Work task
Reproduce each of the following lines word for word, omitting the pictures from your answer.

Record extracts
++++

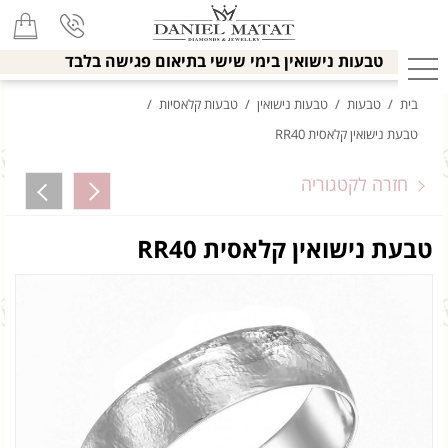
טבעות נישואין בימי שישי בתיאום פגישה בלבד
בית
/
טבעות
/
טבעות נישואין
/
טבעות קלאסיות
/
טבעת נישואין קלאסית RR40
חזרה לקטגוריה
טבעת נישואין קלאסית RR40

++++

Exercise output
טבעות נישואין בימי שישי בתיאום פגישה בלבד
בית
/
טבעות
/
טבעות נישואין
/
טבעות קלאסיות
/
טבעת נישואין קלאסית RR40
חזרה לקטגוריה
טבעת נישואין קלאסית RR40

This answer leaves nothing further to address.